To read more views on students and college:
College Admission 2.0: Service Over Self
Higher education expenses should be reduced at their source by aligning institutional and student interests. Our institutions of higher education house some of the best minds in our country. Why not draft them to work on the problem by giving their institutions some “skin in the game,” by incentivizing them to concentrate on cost-effectiveness, rather than the current pursuit of ever-increasing expenditures to obtain more applicants and higher rankings? This would be a much better approach than another set of potentially heavy-handed, inflexible government regulations, which should always be the last resort.
We do not need to look far afield for a model structure to put institutional “skin” into federal student loans. That was precisely the structure of the recently expired, low-interest, and forgiving Federal Perkins Loan Program.
In Perkins, institutions made the loans, but the government provided two-thirds of the capital and took equivalent risk. Largely because institutions had to fill the gaps themselves, participation was highly skewed to public and private nonprofit baccalaureate institutions. And the program was tiny in comparison to the principal federal-loan programs, affording insufficient incentive to increase attention on program suitability or cost reduction. Nevertheless, Perkins would be a good model.
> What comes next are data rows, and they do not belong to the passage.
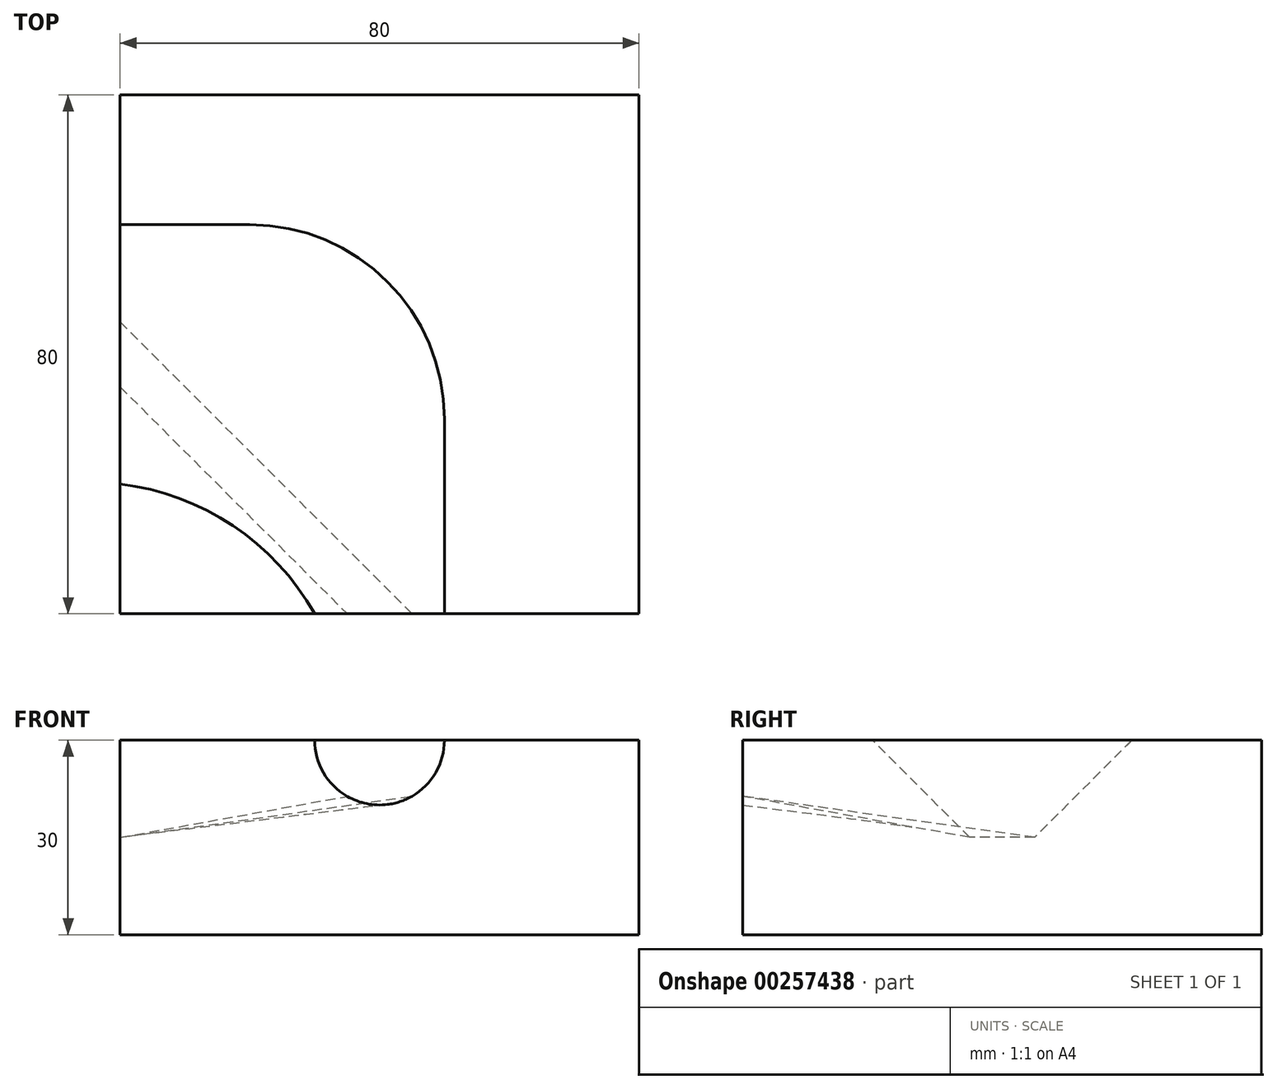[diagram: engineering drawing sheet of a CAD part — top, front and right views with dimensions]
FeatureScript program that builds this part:
annotation { "Feature Type Name" : "Feature", "Feature Type Description" : "" }
export const myFeature = defineFeature(function(context is Context, id is Id, definition is map)
    precondition{}
    {
        {
            var Q0;
            Q0=qCreatedBy(makeId("Top.planeOp"),FACE);
            var sketch = newSketch(context, id + "F0", { "sketchPlane" : qUnion([Q0])});
            skLineSegment(sketch, "E0.bottom", {"start": v(-80, 80) * mm, "end": v(0, 80) * mm});
            skLineSegment(sketch, "E0.top", {"start": v(-80, 0) * mm, "end": v(0, 0) * mm});
            skLineSegment(sketch, "E0.left", {"start": v(-80, 80) * mm, "end": v(-80, 0) * mm});
            skLineSegment(sketch, "E0.right", {"start": v(0, 80) * mm, "end": v(0, 0) * mm});
            skSolve(sketch);
        }
        {
            var Q0;
            Q0=makeQuery(id+"F0.imprint","IMPRINT",FACE,{"disambiguationData":[TD([[makeQuery(id+"F0.imprint","IMPRINT",EDGE,{"derivedFrom":sQuery(id+"F0.wireOp",EDGE,"E0.bottom")}),-1.0]])]});
            extrude(context, id + "F1", {"entities" : qUnion([Q0]), "depth" : 30 * mm});
        }
        {
            var Q0;
            Q0=makeQuery(id+"F1.opExtrude","SWEPT_FACE",FACE,{"disambiguationData":[OSD([sQuery(id+"F0.wireOp",EDGE,"E0.left")])]});
            var sketch = newSketch(context, id + "F2", { "sketchPlane" : qUnion([Q0])});
            skLineSegment(sketch, "E1", {"start": v(-60, 30) * mm, "end": v(-45, 15) * mm});
            skLineSegment(sketch, "E2", {"start": v(-45, 15) * mm, "end": v(-35, 15) * mm});
            skLineSegment(sketch, "E3", {"start": v(-35, 15) * mm, "end": v(-20, 30) * mm});
            skLineSegment(sketch, "E4", {"start": v(-20, 30) * mm, "end": v(-60, 30) * mm});
            skLineSegment(sketch, "E5", {"start": v(-40, 15) * mm, "end": v(-40, 43.57) * mm, "construction": true});
            skSolve(sketch);
        }
        {
            var Q0;
            Q0=makeQuery(id+"F1.opExtrude","SWEPT_FACE",FACE,{"disambiguationData":[OSD([sQuery(id+"F0.wireOp",EDGE,"E0.top")])]});
            var sketch = newSketch(context, id + "F3", { "sketchPlane" : qUnion([Q0])});
            skArc(sketch, "E6", {"start": v(-50, 30) * mm, "mid": v(-40, 20) * mm, "end": v(-30, 30) * mm});
            skLineSegment(sketch, "E7", {"start": v(-50, 30) * mm, "end": v(-30, 30) * mm});
            skSolve(sketch);
        }
        {
            var Q0;
            Q0=makeQuery(id+"F1.opExtrude","CAP_FACE",FACE,{"disambiguationData":[OSD([sQuery(id+"F0.wireOp",EDGE,"E0.bottom"),sQuery(id+"F0.wireOp",EDGE,"E0.top"),sQuery(id+"F0.wireOp",EDGE,"E0.left"),sQuery(id+"F0.wireOp",EDGE,"E0.right")])],"isStart":false});
            var sketch = newSketch(context, id + "F4", { "sketchPlane" : qUnion([Q0])});
            skLineSegment(sketch, "E8", {"start": v(-30, 0) * mm, "end": v(-30, 30) * mm});
            skLineSegment(sketch, "E9", {"start": v(-80, 60) * mm, "end": v(-60, 60) * mm});
            skLineSegment(sketch, "E10", {"start": v(-90, 20) * mm, "end": v(-80, 20) * mm, "construction": true});
            skLineSegment(sketch, "E11", {"start": v(-50, -20) * mm, "end": v(-50, 0) * mm, "construction": true});
            skArc(sketch, "E12.filletArc", {"start": v(-30, 30) * mm, "mid": v(-38.79, 51.21) * mm, "end": v(-60, 60) * mm});
            skSolve(sketch);
        }
        {
            var Q0;
            {var subQ3=sQuery(id+"F4.wireOp",EDGE,"E8");Q0=makeQuery(id+"F4.imprint","IMPRINT",FACE,{"disambiguationData":[TD([[makeQuery(id+"F4.imprint","IMPRINT",EDGE,{"derivedFrom":subQ3}),-1.0]])]});}
            var sketch = newSketch(context, id + "F5", { "sketchPlane" : qUnion([Q0])});
            skArc(sketch, "E13", {"start": v(-50, 0) * mm, "mid": v(-62.62, 13.57) * mm, "end": v(-80, 20) * mm});
            skPoint(sketch, "E14", {"position": v(-50, 0) * mm});
            skPoint(sketch, "E15", {"position": v(-80, 20) * mm});
            skSolve(sketch);
        }
        {
            var Q0;
            Q0=makeQuery(id+"F2.imprint","IMPRINT",FACE,{"disambiguationData":[TD([[makeQuery(id+"F2.imprint","IMPRINT",EDGE,{"derivedFrom":sQuery(id+"F2.wireOp",EDGE,"E1")}),1.0]])]});
            var Q1;
            Q1=makeQuery(id+"F3.imprint","IMPRINT",FACE,{"disambiguationData":[TD([[makeQuery(id+"F3.imprint","IMPRINT",EDGE,{"derivedFrom":sQuery(id+"F3.wireOp",EDGE,"E6")}),1.0]])]});
            var Q2;
            Q2 = qConstructionFilter(qBodyType(qCreatedBy(id + "F5" ,EDGE), BodyType.WIRE), ConstructionObject.NO);
            var Q3;
            Q3 = qConstructionFilter(qBodyType(qCreatedBy(id + "F4" ,EDGE), BodyType.WIRE), ConstructionObject.NO);
            loft(context, id + "F6", {"addGuides" : true, "sheetProfilesArray" : [{ "sheetProfileEntities" : qUnion([Q0]) }, { "sheetProfileEntities" : qUnion([Q1]) }], "guidesArray" : [{ "guideEntities" : qUnion([Q2]), "guideDerivativeType" : LoftGuideDerivativeType.DEFAULT, "guideDerivativeMagnitude" : 1 }, { "guideEntities" : qUnion([Q3]), "guideDerivativeType" : LoftGuideDerivativeType.DEFAULT, "guideDerivativeMagnitude" : 1 }]});
        }
    });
Risk-sharing in Perkins was not based solely on defaults, like most current proposals for its extension to other loan programs. Loan defaults alone do not provide a sufficient incentive to reduce costs for all students, are subject to manipulation, occur too far in the future, and frequently become “excessive” only when the institution is already unable to meet its financial obligations. Moreover, their validity as a risk-sharing metric will decline substantially as IDRPs transform them into loan forgiveness.
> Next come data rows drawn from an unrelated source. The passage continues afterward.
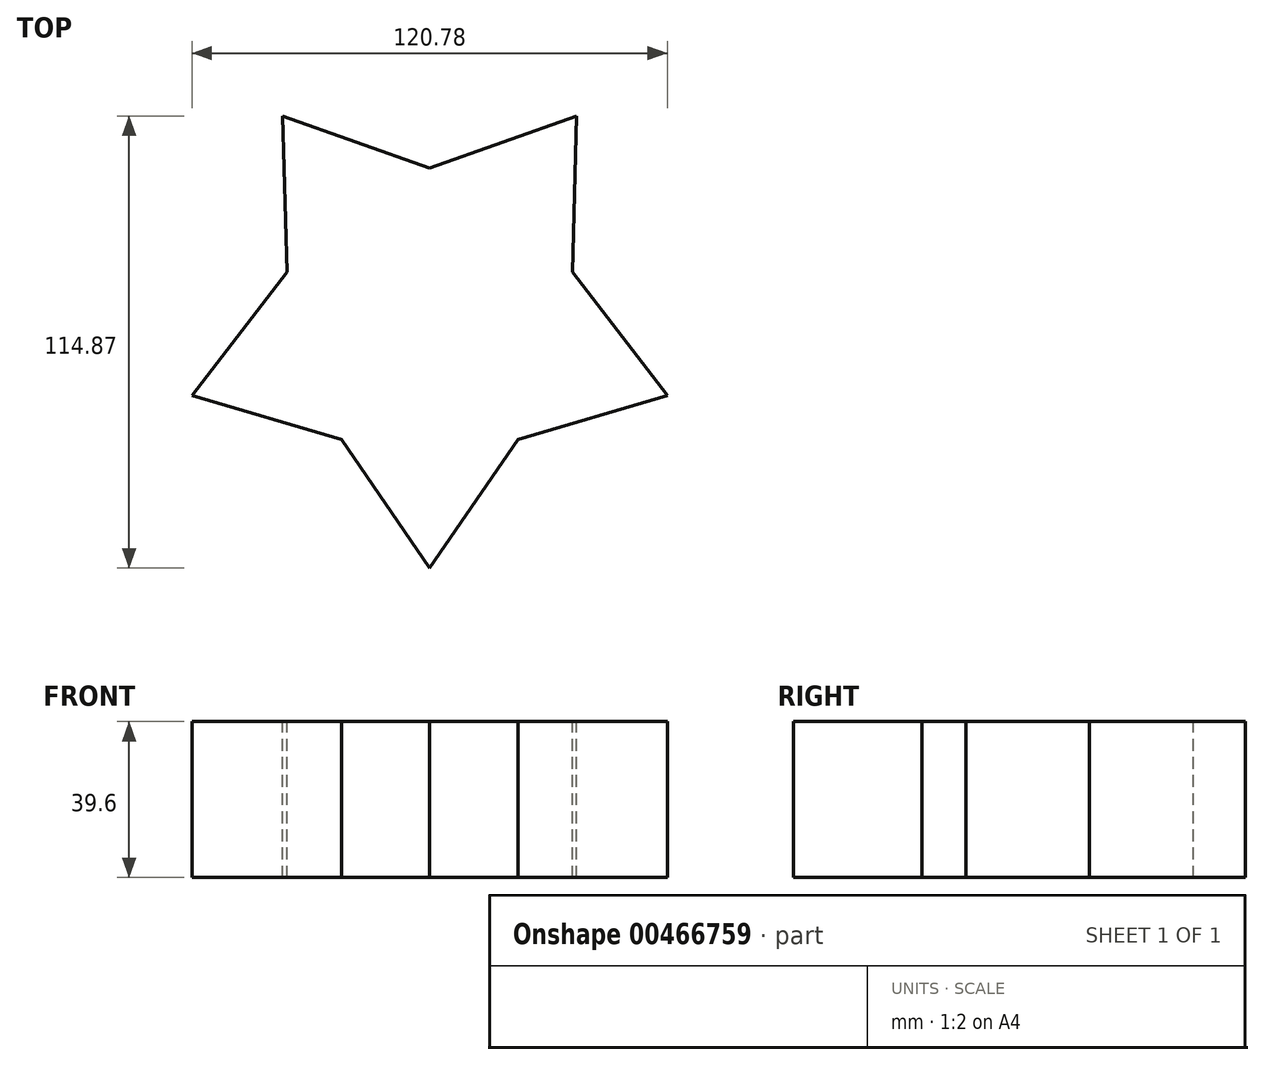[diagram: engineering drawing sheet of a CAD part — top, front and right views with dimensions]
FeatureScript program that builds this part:
annotation { "Feature Type Name" : "Feature", "Feature Type Description" : "" }
export const myFeature = defineFeature(function(context is Context, id is Id, definition is map)
    precondition{}
    {
        {
            var Q0;
            Q0=qCreatedBy(makeId("Top.planeOp"),FACE);
            var sketch = newSketch(context, id + "F0", { "sketchPlane" : qUnion([Q0])});
            skCircle(sketch, "E0", {"center": v(0, 0) * mm, "radius": 63.5 * mm});
            skCircle(sketch, "E1.cCircle", {"center": v(0, 0) * mm, "radius": 63.5 * mm, "construction": true});
            skLineSegment(sketch, "E1.0", {"start": v(-37.32, 51.37) * mm, "end": v(37.32, 51.37) * mm});
            skLineSegment(sketch, "E1.1", {"start": v(37.32, 51.37) * mm, "end": v(60.4, -19.62) * mm});
            skLineSegment(sketch, "E1.2", {"start": v(60.4, -19.62) * mm, "end": v(0, -63.5) * mm});
            skLineSegment(sketch, "E1.3", {"start": v(0, -63.5) * mm, "end": v(-60.4, -19.62) * mm});
            skLineSegment(sketch, "E1.4", {"start": v(-60.4, -19.62) * mm, "end": v(-37.32, 51.37) * mm});
            skLineSegment(sketch, "E2", {"start": v(30.2, -41.56) * mm, "end": v(0, 0) * mm});
            skPoint(sketch, "E3", {"position": v(-60.4, 19.62) * mm});
            skLineSegment(sketch, "E4", {"start": v(-60.4, 19.62) * mm, "end": v(-37.32, 51.37) * mm});
            skLineSegment(sketch, "E5", {"start": v(-60.4, -19.62) * mm, "end": v(-60.4, 19.62) * mm});
            skLineSegment(sketch, "E6", {"start": v(-60.4, 19.62) * mm, "end": v(0, 0) * mm});
            skPoint(sketch, "E7", {"position": v(-36.24, 11.77) * mm});
            skLineSegment(sketch, "E8", {"start": v(-37.32, 51.37) * mm, "end": v(-36.24, 11.77) * mm});
            skLineSegment(sketch, "E9", {"start": v(-60.4, -19.62) * mm, "end": v(-36.24, 11.77) * mm});
            skLineSegment(sketch, "E10.1.0", {"start": v(-60.4, -19.62) * mm, "end": v(-22.4, -30.82) * mm});
            skLineSegment(sketch, "E10.1.1", {"start": v(0, -63.5) * mm, "end": v(-22.4, -30.82) * mm});
            skLineSegment(sketch, "E10.2.0", {"start": v(0, -63.5) * mm, "end": v(22.4, -30.82) * mm});
            skLineSegment(sketch, "E10.2.1", {"start": v(60.4, -19.62) * mm, "end": v(22.4, -30.82) * mm});
            skLineSegment(sketch, "E10.3.0", {"start": v(60.4, -19.62) * mm, "end": v(36.24, 11.77) * mm});
            skLineSegment(sketch, "E10.3.1", {"start": v(37.32, 51.37) * mm, "end": v(36.24, 11.77) * mm});
            skLineSegment(sketch, "E10.4.0", {"start": v(37.32, 51.37) * mm, "end": v(0, 38.1) * mm});
            skLineSegment(sketch, "E10.4.1", {"start": v(-37.32, 51.37) * mm, "end": v(0, 38.1) * mm});
            skSolve(sketch);
        }
        {
            var Q0;
            {var subQ4=sQuery(id+"F0.wireOp",EDGE,"E8");Q0=makeQuery(id+"F0.imprint","IMPRINT",FACE,{"disambiguationData":[TD([[makeQuery(id+"F0.imprint","IMPRINT",EDGE,{"derivedFrom":subQ4}),1.0]])]});}
            var Q1;
            {var subQ0=sQuery(id+"F0.wireOp",EDGE,"E9");Q1=makeQuery(id+"F0.imprint","IMPRINT",FACE,{"disambiguationData":[TD([[makeQuery(id+"F0.imprint","IMPRINT",EDGE,{"derivedFrom":subQ0}),-1.0]])]});}
            extrude(context, id + "F1", {"entities" : qUnion([Q0, Q1]), "oppositeDirection" : true, "depth" : 39.6 * mm});
        }
    });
With total portfolio performance from Perkins as the risk-sharing metric, the government or other lenders would supply all the loan capital, but the institution would be responsible for its share of all final nonpayments by borrowers, whether by default, forgiveness, or discharge. Exceptions would be appropriate, however, for nonpayments unrelated to educational quality, such as the borrower’s death. And, absent adoption of current proposals to provide some minimal level of higher education at public expense, the risk-sharing formula should be adjusted to support the higher-risk community college segment, which is often legally required to offer open enrollment.
Because final nonpayments would be so far in the future, however, institutional reserve funds to cover delinquent loans should be required. This broader metric would much more likely ignite the creativity of higher education to find new ways to provide quality education at lower costs. It would also provide some simplicity to loan programs that are far too complex.
Making “college affordable for every American,” as President Barack Obama urged in his final State of the Union address, is a shared national goal. Sen. Lamar Alexander, R-Tenn., as well as other members of the Senate education committee from both sides of the aisle, now support the concept of institutional risk-sharing in principle, as did former U.S. Secretary of Education Arne Duncan. Incorporating it into reauthorization of the Higher Education Act would be the proper macroeconomic approach to the student-debt college-cost crisis, but specification on an effective risk-sharing formula remains the devil in the details.